**Your objective**
Continue the Git mailing-list post about reading core.precomposeunicode when argv is precomposed, starting right after its last line.

**Source text**
┄┄┄┄┄┄┄┄┄┄

Not what I am aware of. But the order of initialization, when a git command
is executed, some need a worktree or .git directory, some not, is somewhat
beyond my yet expertise.

>Is per-worktree config  involved that is trying to read from one but the auto-probing code
> is setting it to another, or something silly like that?
No, not to my understanding.
We have a "local" config (per repo), that is there and has the right value.
However, for some reason we miss to read the repo-config here,
when argv[] needs to be precomposed.
Reading the global config does work, but if core.precomposeunicode is
not set here, but set in the repo-config, we miss that.

>
> Thanks for working well together, both of you.
Yes, please let someone join the force, reading the callstack(s) and
try to find what is wrong here. I will try to do the same.
diff mbox series

Patch

diff --git a/compat/precompose_utf8.c b/compat/precompose_utf8.c
index 0bd5c24250..5a7c90c90d 100644
--- a/compat/precompose_utf8.c
+++ b/compat/precompose_utf8.c
@@ -94,6 +94,16 @@  const char *precompose_string_if_needed(const char *in)
 	return in;
 }

+void precompose_strbuf_if_needed(struct strbuf *sb)
+{
+	char *buf_prec = (char *)precompose_string_if_needed(sb->buf);
+	if (buf_prec != sb->buf) {
+		size_t buf_prec_len = strlen(buf_prec);
+		free(strbuf_detach(sb, NULL));
+		strbuf_attach(sb, buf_prec, buf_prec_len, buf_prec_len + 1);
+	}
+}
+
 const char *precompose_argv_prefix(int argc, const char **argv, const char *prefix)

┄┄┄┄┄┄┄┄┄┄

**Dataset extract**
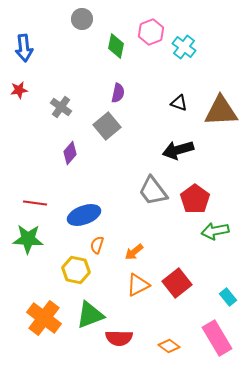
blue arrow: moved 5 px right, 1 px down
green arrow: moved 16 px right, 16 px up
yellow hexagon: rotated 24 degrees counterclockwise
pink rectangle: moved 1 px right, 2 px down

┄┄┄┄┄┄┄┄┄┄

**Task answer**
 {
 	int i = 0;
diff --git a/compat/precompose_utf8.h b/compat/precompose_utf8.h
index fea06cf28a..7c3cfcadb0 100644
--- a/compat/precompose_utf8.h
+++ b/compat/precompose_utf8.h
@@ -30,6 +30,7 @@  typedef struct {

 const char *precompose_argv_prefix(int argc, const char **argv, const char *prefix);
 const char *precompose_string_if_needed(const char *in);
+void precompose_strbuf_if_needed(struct strbuf *sb);
 void probe_utf8_pathname_composition(void);

 PREC_DIR *precompose_utf8_opendir(const char *dirname);
diff --git a/git-compat-util.h b/git-compat-util.h
index ca7678a379..892e1f9067 100644
--- a/git-compat-util.h
+++ b/git-compat-util.h
@@ -344,6 +344,7 @@  static inline const char *precompose_string_if_needed(const char *in)
 	return in;
 }

+#define precompose_strbuf_if_needed(a)
 #define probe_utf8_pathname_composition()
 #endif

diff --git a/strbuf.c b/strbuf.c
index 0d929e4e19..d5b4b3903a 100644
--- a/strbuf.c
+++ b/strbuf.c
@@ -592,6 +592,7 @@  int strbuf_getcwd(struct strbuf *sb)
 		strbuf_grow(sb, guessed_len);
 		if (getcwd(sb->buf, sb->alloc)) {
 			strbuf_setlen(sb, strlen(sb->buf));
+			precompose_strbuf_if_needed(sb);
 			return 0;
 		}

diff --git a/t/t0050-filesystem.sh b/t/t0050-filesystem.sh
index 325eb1c3cd..a24ec866d1 100755
--- a/t/t0050-filesystem.sh
+++ b/t/t0050-filesystem.sh
@@ -156,4 +156,15 @@  test_expect_success CASE_INSENSITIVE_FS 'checkout with no pathspec and a case in
 	)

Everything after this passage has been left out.